Copy each of the records below word for word, leaving out the pictures.

--- START GIVEN RECORDS ---

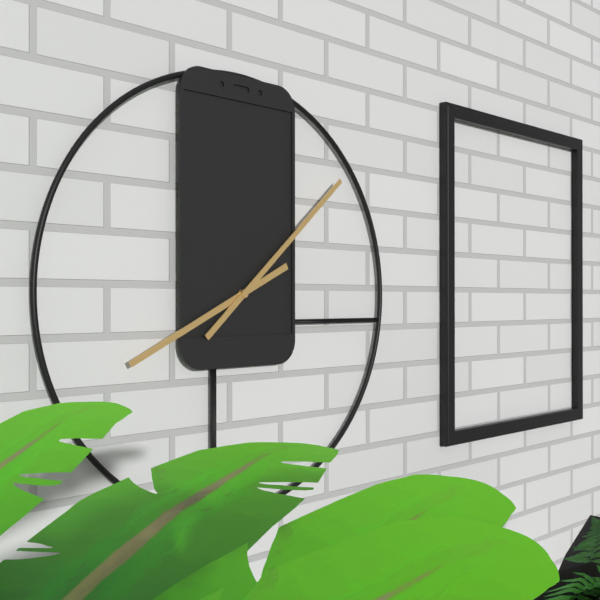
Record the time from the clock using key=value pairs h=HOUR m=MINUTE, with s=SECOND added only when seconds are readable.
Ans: h=8 m=8
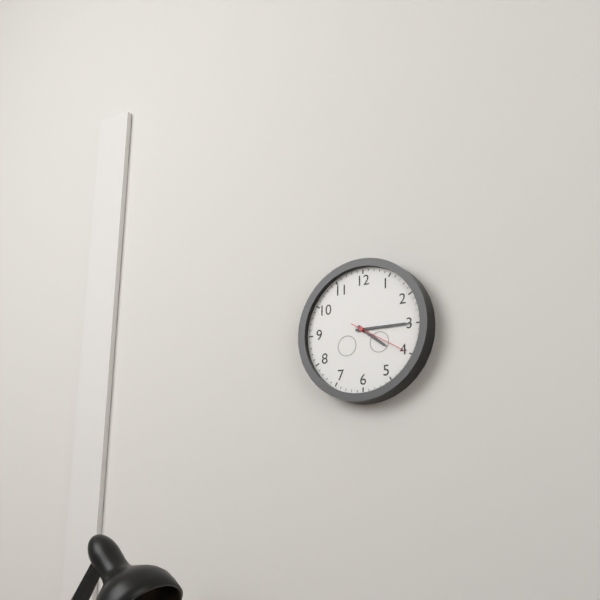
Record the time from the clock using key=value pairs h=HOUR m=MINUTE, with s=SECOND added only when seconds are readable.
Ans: h=4 m=15 s=20
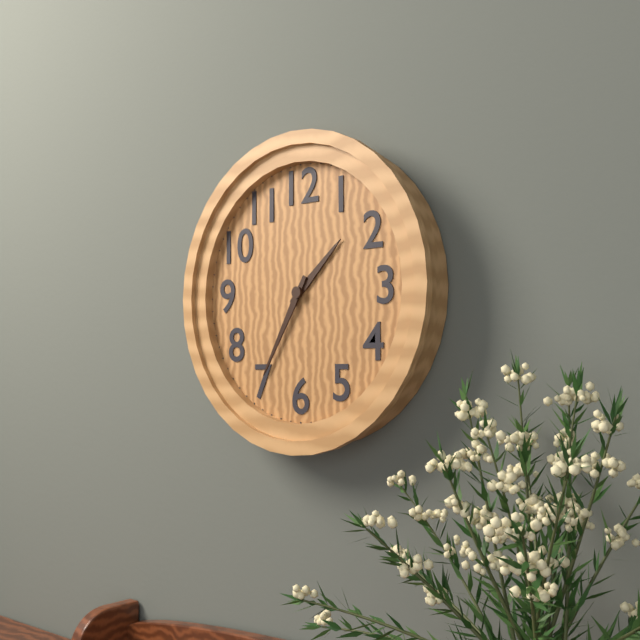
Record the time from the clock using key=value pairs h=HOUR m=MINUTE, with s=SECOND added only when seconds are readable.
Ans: h=1 m=35
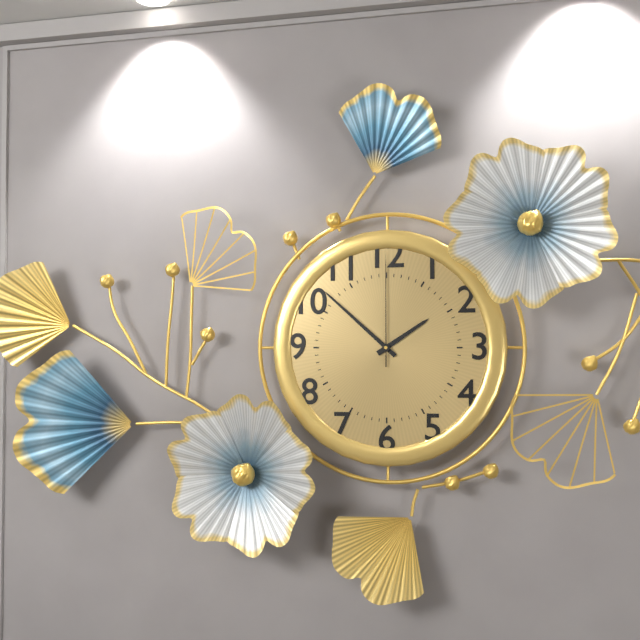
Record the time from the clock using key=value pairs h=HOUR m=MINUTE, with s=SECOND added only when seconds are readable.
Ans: h=1 m=52 s=0
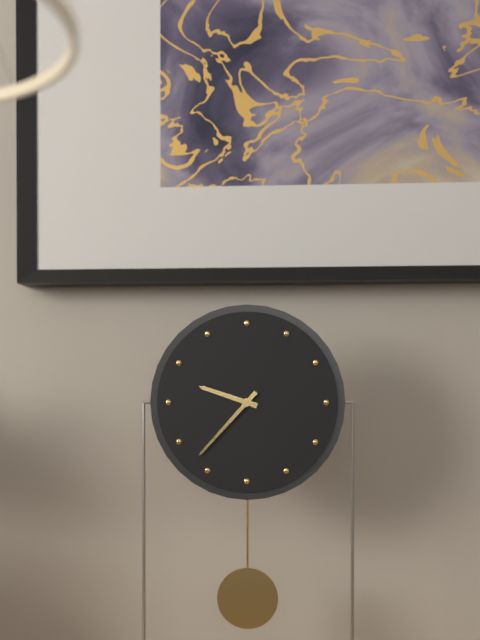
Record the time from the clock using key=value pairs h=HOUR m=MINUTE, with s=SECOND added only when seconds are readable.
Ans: h=9 m=37
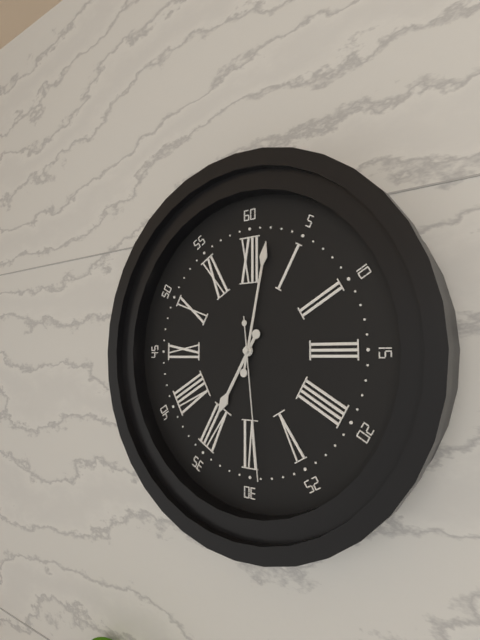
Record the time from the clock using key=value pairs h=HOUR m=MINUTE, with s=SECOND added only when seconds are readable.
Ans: h=7 m=2 s=29
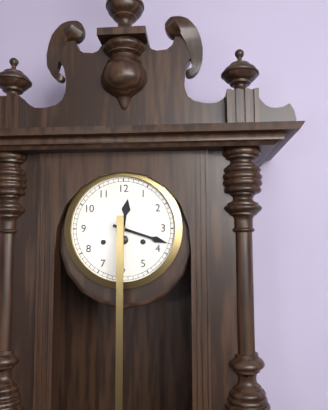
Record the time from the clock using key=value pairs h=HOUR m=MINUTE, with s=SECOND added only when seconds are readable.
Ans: h=12 m=18
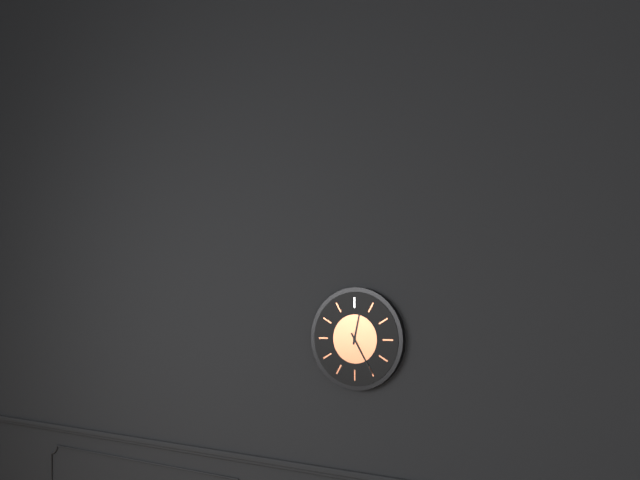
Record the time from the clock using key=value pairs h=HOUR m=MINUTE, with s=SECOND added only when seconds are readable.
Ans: h=12 m=25
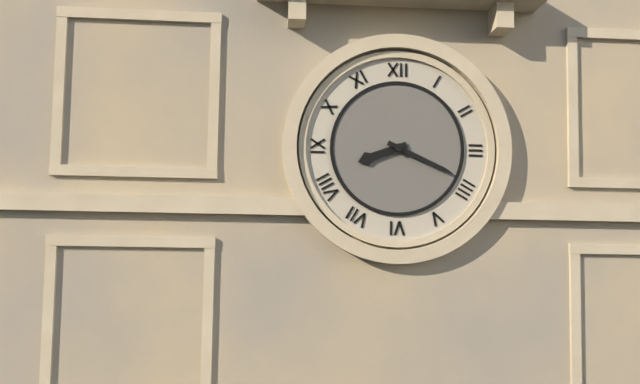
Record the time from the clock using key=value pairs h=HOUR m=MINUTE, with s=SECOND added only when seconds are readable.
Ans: h=8 m=19
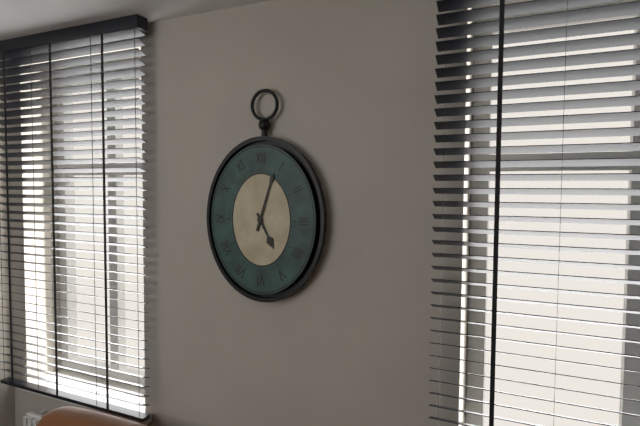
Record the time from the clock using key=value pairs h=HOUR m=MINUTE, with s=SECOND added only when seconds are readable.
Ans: h=5 m=3
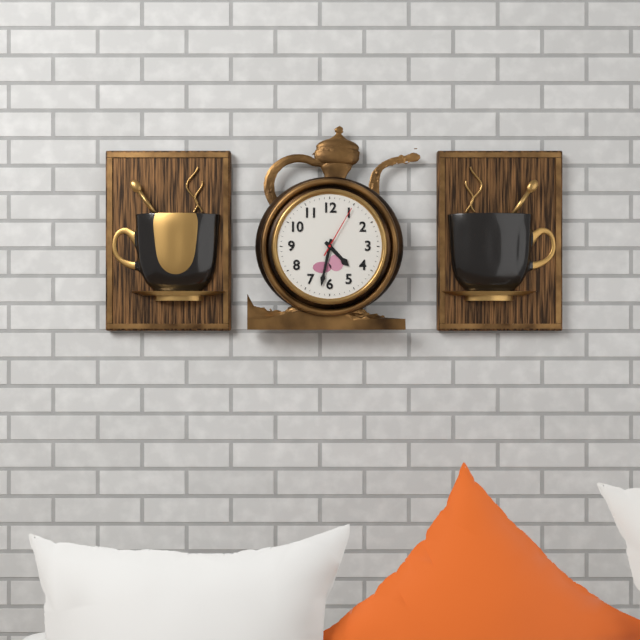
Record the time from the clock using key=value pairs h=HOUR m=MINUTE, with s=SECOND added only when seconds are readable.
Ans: h=4 m=32 s=5
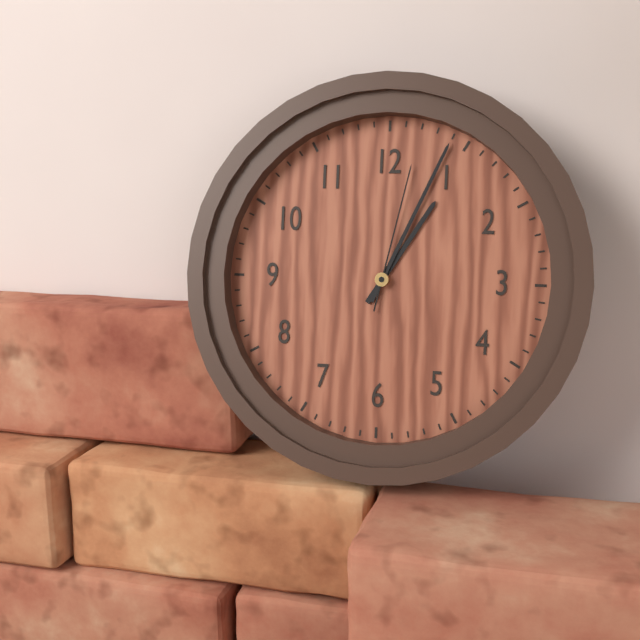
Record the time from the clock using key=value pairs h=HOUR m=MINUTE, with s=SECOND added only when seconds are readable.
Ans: h=1 m=4 s=2
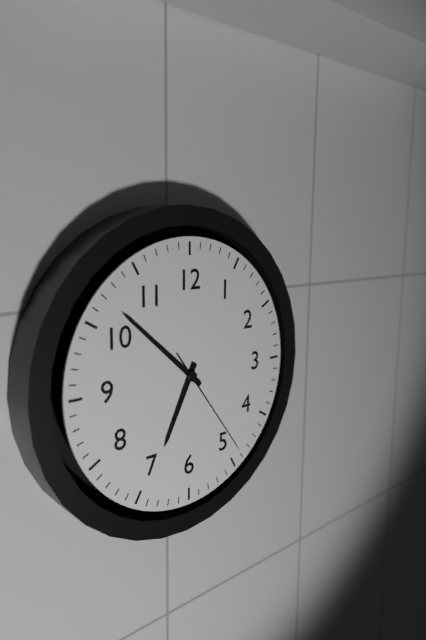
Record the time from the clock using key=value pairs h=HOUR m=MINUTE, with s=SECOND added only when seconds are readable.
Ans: h=6 m=52 s=24
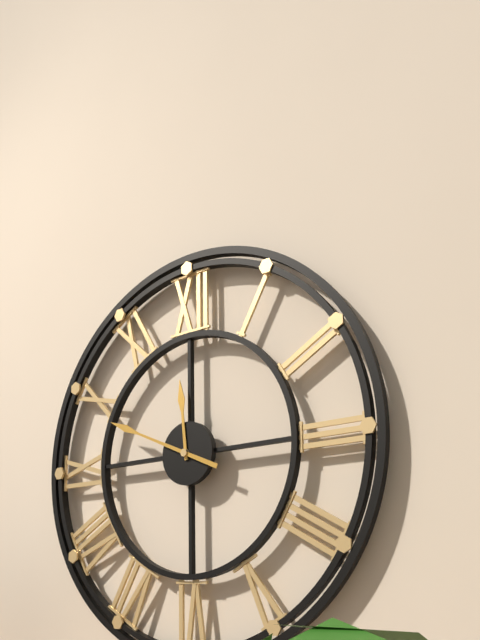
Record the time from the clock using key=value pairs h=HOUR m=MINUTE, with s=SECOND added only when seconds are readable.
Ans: h=11 m=49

--- END GIVEN RECORDS ---

- FINISHED TASK:
Record the time from the clock using key=value pairs h=HOUR m=MINUTE, with s=SECOND added only when seconds are readable.
Ans: h=8 m=8
Record the time from the clock using key=value pairs h=HOUR m=MINUTE, with s=SECOND added only when seconds are readable.
Ans: h=4 m=15 s=20
Record the time from the clock using key=value pairs h=HOUR m=MINUTE, with s=SECOND added only when seconds are readable.
Ans: h=1 m=35
Record the time from the clock using key=value pairs h=HOUR m=MINUTE, with s=SECOND added only when seconds are readable.
Ans: h=1 m=52 s=0
Record the time from the clock using key=value pairs h=HOUR m=MINUTE, with s=SECOND added only when seconds are readable.
Ans: h=9 m=37
Record the time from the clock using key=value pairs h=HOUR m=MINUTE, with s=SECOND added only when seconds are readable.
Ans: h=7 m=2 s=29
Record the time from the clock using key=value pairs h=HOUR m=MINUTE, with s=SECOND added only when seconds are readable.
Ans: h=12 m=18
Record the time from the clock using key=value pairs h=HOUR m=MINUTE, with s=SECOND added only when seconds are readable.
Ans: h=12 m=25
Record the time from the clock using key=value pairs h=HOUR m=MINUTE, with s=SECOND added only when seconds are readable.
Ans: h=8 m=19
Record the time from the clock using key=value pairs h=HOUR m=MINUTE, with s=SECOND added only when seconds are readable.
Ans: h=5 m=3
Record the time from the clock using key=value pairs h=HOUR m=MINUTE, with s=SECOND added only when seconds are readable.
Ans: h=4 m=32 s=5
Record the time from the clock using key=value pairs h=HOUR m=MINUTE, with s=SECOND added only when seconds are readable.
Ans: h=1 m=4 s=2
Record the time from the clock using key=value pairs h=HOUR m=MINUTE, with s=SECOND added only when seconds are readable.
Ans: h=6 m=52 s=24
Record the time from the clock using key=value pairs h=HOUR m=MINUTE, with s=SECOND added only when seconds are readable.
Ans: h=11 m=49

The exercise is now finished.